Mahmoud Hussein

En photo : Adel Rijaat et Bahgar Elnadi qui forment le pseudo Mahmoud Hussein

Au début de Politis Jean Chesneaux apporta sa contribution. Il tente ici une présentation équilibrée d'un livre magnifique que l'histoire a enterré. Pourquoi dans cette lutte entre l'intégrisme et l'individu, l'intégrisme a gagné ? Car il serait grave, à l'heure où Daesh a perdu, de croire que l'intégrisme n'a pas gagné. La machine est en route et les complaisances d'esprits qui se veulent éclairés continuent de lui dérouler le tapis rouge de sang des démocrates. J-P Damaggio

Politis 17 mars 1989

EN BREF, A LIRE

L'INDIVIDU CONTRE L'INTEGRISME

Les droits de l'Homme avec un H majuscule, de « l'Homme qui commence à frissonner au cœur de chaque homme » (page 148). Pour Mahmoud Hussein (ce pseudonyme commun recouvre deux intellectuels égyptiens de large expérience internationale), un espoir universel de liberté s'ouvre aujourd'hui dans le Tiers-Monde, grâce à l'émergence généralisée de l'individu. Ils saluent cette «nouvelle figure sociale», l'individu, déjà présente dans le cinéma, la littérature, la vie quotidienne, même si, reconnaissent-ils, son expression politique n'est encore que virtuelle sur le «versant sud» (1).

Quand il salue ce qu'il appelle «l'historicité, la mondialité, la technicité» (page 108) des nouveaux Etats issus de la décolonisation, n'idéalise-t-il pas en fin de compte la capacité du capitalisme à assurer la promotion de l'individu, grâce à la logique du risque et du profit ? Cette confiance dans la force disruptrice du marché a quelque chose de passablement « rétro », elle nous ramène tout bonnement au célèbre article publié en 1853 par Marx dans le « New York Herald Tribune », et qui saluait le rôle émancipateur du colonialisme britannique dans l'Inde féodale...

Autre grosse objection, le caractère collectif des rêves démocratiques dans le Tiers-Monde des années quatre-vingt est pratiquement absent du livre. Les Kanaks ne sont pourtant pas les seuls à fonder leur volonté d'émancipation sur leur identité originale, sur ce que Jean-Marie Tjibaou appelle l'art de vivre kanak. Comment s'articulent aujourd'hui dans le Tiers-Monde droits de l'homme et droits des peuples ?

Mais on peut aussi lire ce livre comme un appel lancé par ceux que menace le féroce « étau de l'intégrisme » (chapitre 14). C'est à l'Occident que cet appel s'adresse, à l'Occident dont les nouvelles formes d'exploitation du Tiers-Monde, la dette, le trafic international des armes, l'échange inégal, sont « pain bénit » pour le fanatisme totalitaire des fondamentalistes musulmans.

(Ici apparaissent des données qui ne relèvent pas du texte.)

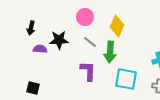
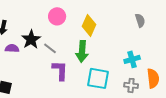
black star: (59, 40) -> (31, 39), turned -30
gray line: (90, 42) -> (50, 48), moved

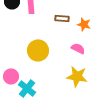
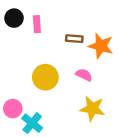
orange star: (84, 24) -> (101, 46), size x1.5
pink semicircle: (78, 48) -> (84, 75), moved

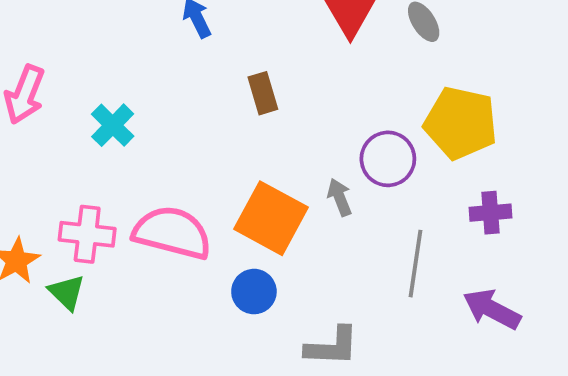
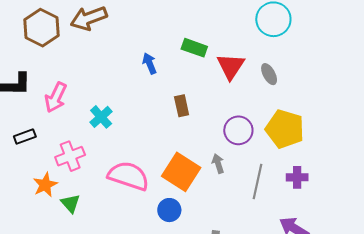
purple circle: (388, 159) -> (238, 130), moved
pink cross: (87, 234) -> (70, 156), moved, turned -32
gray line: (415, 264) -> (258, 181), moved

Confortablement installés dans notre « rente de situation historique » (page 167), sommes-nous finalement les mieux placés pour dicter aux intellectuels du Tiers-Monde la ligne de conduite qu'ils devraient suivre ? Quand Mahmoud Hussein en appelle au pluralisme de l'information, à l'éveil de la citoyenneté responsable, aux droits de l'homme, il ne parle pas en admirateur naïf de l'Occident, mais en intellectuel égyptien qui se bat le dos au mur et crie à l'aide.

L'intégrisme musulman, c'est d'abord le refus de l'autre, l'exclusion de l'autre. La ligne de défense choisie par Mahmoud Hussein et ceux qui luttent comme lui, c'est la référence à un « universel » authentique, et non pas un universel « subrepticement » (page 38) identifié à l'Occident, identification qui flatte l'Occident mais nourrit le sectarisme des intégristes. L'universel est sans doute le véritable enjeu de ce livre ; l'individu ne compte que s'il peut porter l'universel.

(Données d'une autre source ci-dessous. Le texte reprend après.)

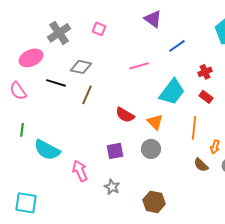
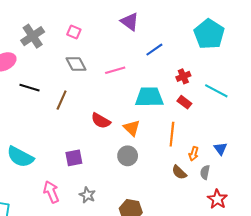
gray diamond: (81, 67) -> (76, 64), moved, turned 50
cyan trapezoid: (172, 92) -> (149, 97), turned -128
purple square: (115, 151) -> (74, 158), moved
pink arrow: (80, 171) -> (51, 192), moved

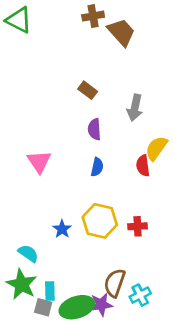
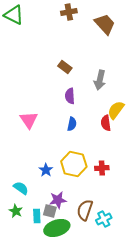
brown trapezoid: (121, 32) -> (105, 24), moved
green star: (22, 284) -> (16, 211), size x0.6
purple star: (101, 305) -> (58, 200), moved
gray square: (43, 307) -> (50, 211), moved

Quel paradoxe que le même individu qui, en Occident, s'installe comme une référence de repli sur la « petite niche » de démotivation politique, de dérégulation « libertarienne », de « moins d'Etat », de privatisation, de ce que Paul Virilio appelle le « Grand Lâchez-tout », en vienne dans le Tiers-Monde à s'affirmer comme une valeur de responsabilité, de lucidité, de résistance !

JEAN CHESNEAUX

 1. Mahmoud Hussein. Versant sud de la liberté, essai sur l'émergence de l'individu dans le Tiers-Monde. Paris, La Découverte, 1989, 174 p.